Document section →
Production considerations

For production deployments:

  1. Use a process manager: Tools like PM2 keep your server running and restart it on crashes
  2. Add rate limiting: Prevent abuse by limiting requests per IP using packages like express-rate-limit
  3. Implement logging: Log proxy errors for debugging with structured logging
  4. Consider a reverse proxy: Put nginx or Caddy in front of Node.js for better performance with high traffic
  5. Add health checks: Create a /health endpoint for monitoring

Troubleshooting

CORS errors

If you see Access-Control-Allow-Origin errors:

  1. Verify the origin in cors() matches your website's domain exactly
  2. For multiple origins, use an array: cors({ origin: ['https://yourdomain.com', 'http://localhost:3000'] })
  3. For development, you can use cors({ origin: '*' }) but don't do this in production

502 Bad Gateway errors

If the proxy returns 502 errors:

  1. Verify your server can reach PostHog domains:
    Terminal
    curl -I https://us.i.posthog.com/decide?v=3
  2. Check that the API_HOST and ASSET_HOST values match your PostHog region
  3. Ensure no firewall is blocking outbound HTTPS traffic

All users show same location

If geolocation data is wrong or all users appear in the same location:

  1. Verify the X-Forwarded-For and X-Real-IP headers are being set in proxy.js
  2. If you're behind another proxy (like nginx), ensure it's passing the original client IP
  3. Check that your hosting platform isn't stripping these headers

Note: This implementation is based on work by SimonSimCity.

Available data →
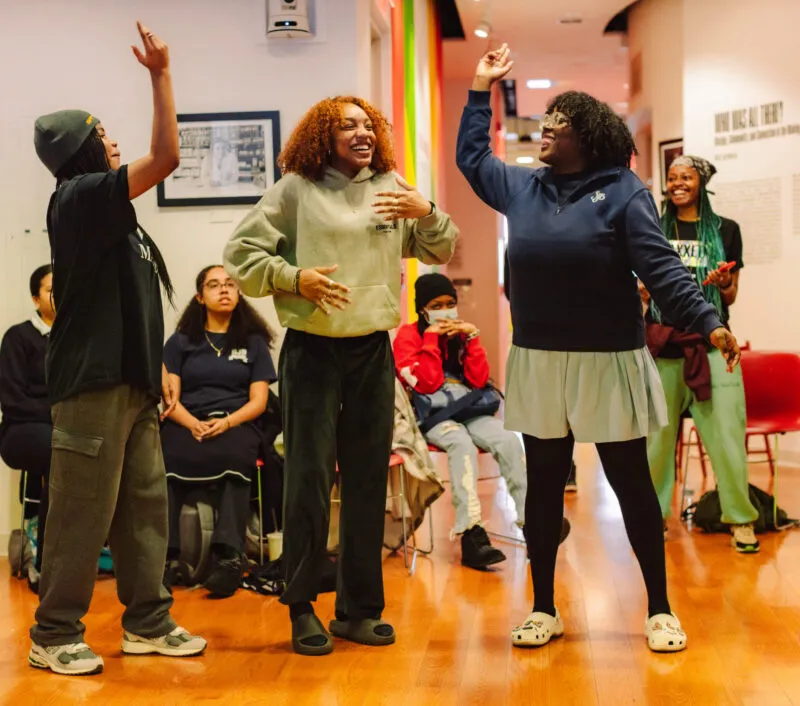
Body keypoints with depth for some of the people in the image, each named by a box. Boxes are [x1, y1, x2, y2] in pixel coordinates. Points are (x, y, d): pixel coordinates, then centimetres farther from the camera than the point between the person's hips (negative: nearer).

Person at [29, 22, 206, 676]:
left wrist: (157, 367, 17)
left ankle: (147, 622, 19)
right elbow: (165, 158, -19)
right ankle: (54, 635, 7)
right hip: (93, 381, -9)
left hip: (129, 379, 9)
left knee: (146, 504, 10)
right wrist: (161, 74, -16)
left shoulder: (110, 213, 18)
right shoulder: (77, 198, -10)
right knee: (84, 513, -3)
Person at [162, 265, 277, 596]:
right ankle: (165, 554, -36)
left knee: (232, 456, -38)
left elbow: (258, 401, 6)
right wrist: (193, 424, -15)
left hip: (236, 425, -1)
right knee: (164, 458, -35)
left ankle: (229, 555, -43)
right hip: (187, 425, 1)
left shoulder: (253, 341, 14)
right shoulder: (181, 341, 15)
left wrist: (226, 423, -14)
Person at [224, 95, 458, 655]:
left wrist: (427, 213, -11)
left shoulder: (390, 189, 8)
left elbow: (442, 252, 8)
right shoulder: (295, 189, -2)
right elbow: (241, 254, -3)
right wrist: (296, 278, -16)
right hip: (311, 350, -4)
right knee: (310, 478, -2)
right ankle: (303, 607, 12)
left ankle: (360, 608, 21)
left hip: (372, 350, 4)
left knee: (369, 481, 9)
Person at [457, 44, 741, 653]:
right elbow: (471, 158, 24)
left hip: (608, 362, -4)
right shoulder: (522, 187, 8)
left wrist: (708, 322, -21)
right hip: (538, 363, 4)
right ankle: (544, 609, 23)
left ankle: (660, 609, 18)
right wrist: (482, 90, 22)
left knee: (632, 484, 5)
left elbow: (661, 267, -12)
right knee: (544, 485, 11)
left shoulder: (623, 191, -7)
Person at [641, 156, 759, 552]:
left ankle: (740, 518, 6)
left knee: (726, 435, -4)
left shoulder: (725, 230, 7)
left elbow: (731, 297, 9)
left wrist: (723, 284, -12)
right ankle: (656, 514, 17)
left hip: (711, 344, -1)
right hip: (663, 345, 2)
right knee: (657, 435, 4)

Exercise instructions →
Answer from the text on running and troubleshooting the proxy:
1. What endpoint does it suggest creating for monitoring?
2. What command checks whether the server can reach PostHog domains?
3. Which two headers should be set in proxy.js?
The rows aren't needed for this.

Output for this exercise →
1. A /health endpoint
2. curl -I https://us.i.posthog.com/decide?v=3
3. X-Forwarded-For and X-Real-IP